Right, agree with that.  The SkCanvas interface is kind of overloaded between a recording canvas, and one that rasters pixels.  But the PaintCanvas can be more clearly "recordable APIs only".

 

The result of the paint->raster->paint has led us to do things like

a) Build a display list

b) Raster it into an SkPicture

c) Add that SkPicture into another display list.

When really all you're looking to do is change some metadata about how the ops in the original list work.

Partly I guess that's because display lists and SkPictures were different things, and there wasn't a way to reference display list (a) directly in display list (c) other than via (b).

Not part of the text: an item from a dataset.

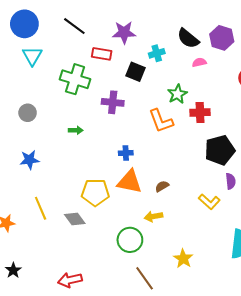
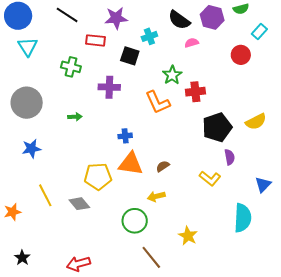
green cross: (75, 79) -> (71, 67), size x0.7
gray circle: (28, 113) -> (27, 103), size x1.8

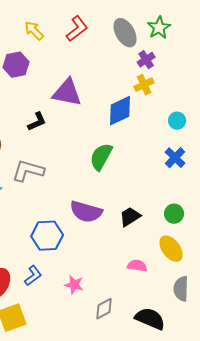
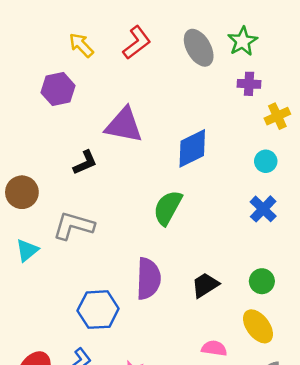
purple cross: (146, 60) -> (249, 84), moved, turned 36
yellow cross: (144, 85) -> (277, 116), moved
purple semicircle: (86, 212) -> (148, 279), turned -104

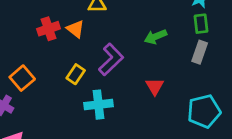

With CDL I think we want "playback" to an SkCanvas to be the end of our pipeline and there will be no way back from SkCanvas to PaintRecords.

Currently playing back the display list into a PaintCanvas provides an abstraction we depend on, not only what I mentioned above (raster via Skia in-process or via serializing PaintRecords through a command buffer can be abstracted).  We use this playback model today for several passes (solid color analysis, extracting image metadata, skipping images for low-rez tiles).

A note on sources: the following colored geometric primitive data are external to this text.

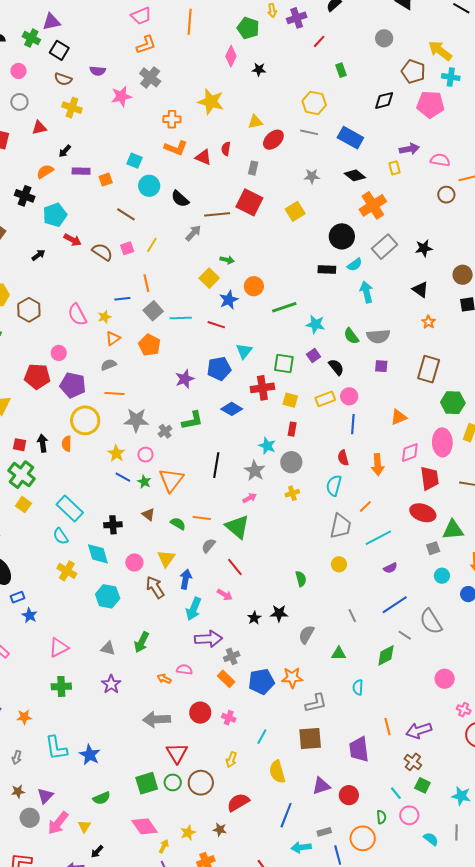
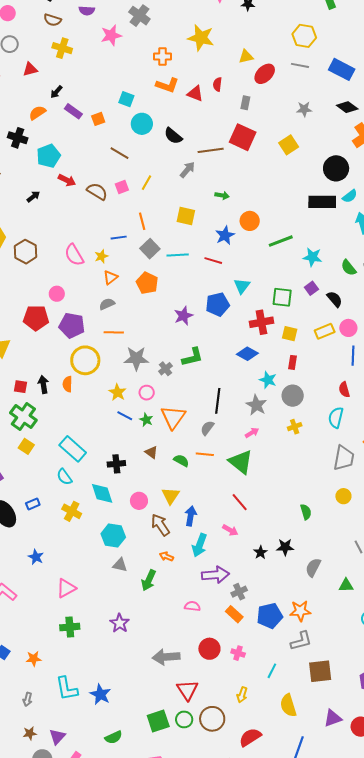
purple rectangle: (81, 171) -> (73, 111), turned 36
black rectangle: (327, 269) -> (322, 202), size x1.5
yellow square: (209, 278) -> (186, 216), moved, turned -30
blue diamond: (232, 409) -> (247, 354), moved
gray semicircle: (208, 546) -> (207, 428), moved
blue rectangle: (17, 597) -> (33, 504), moved
gray triangle: (108, 648) -> (120, 565), moved
orange arrow: (164, 679) -> (166, 556), moved
gray L-shape: (316, 703) -> (301, 641), moved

We're still doing those passes with an SkCanvas today but will want to do it with a PaintCanvas once we start customizing things.  Playback to PaintCanvas provides a consistent way to iterate ops from multiple sources, and maintain the clip/layer stack and CTM, which the passes need.  In the fullness of time I think we want to change those passes, but I think we'll be thoughtful about what that looks like, and where that sits on the order of things to do.

[dan...@chromium.org]

Right and these all seem super suboptimal to have to pretend to "raster" and then intercept draw calls in order to walk over the elements in the list. Once the paint ops are visible we can simply walk thru them as needed, or just skip commands (like low-res tiles).

 

We're still doing those passes with an SkCanvas today but will want to do it with a PaintCanvas once we start customizing things. 

I don't think this part holds, as this requires is to raster thru a PaintCanvas again. They will stay SkCanvas as they are part of raster, until we move the logic earlier and do it before rastering. At that point we won't be intercepting raster and won't be using any canvas-like APIs to intercept/override.

Playback to PaintCanvas provides a consistent way to iterate ops from multiple sources, and maintain the clip/layer stack and CTM, which the passes need.

We'd have to reproduce the SkCanvas logic of maintaining a clip/transform to do this with PaintCanvas, and I think we should just do this outside of canvas in the code that walks thru and initiates raster of each operation. I don't see what PaintCanvas is providing here when it's no longer SkCanvas, and it would force the APIs to remain the same(ish)?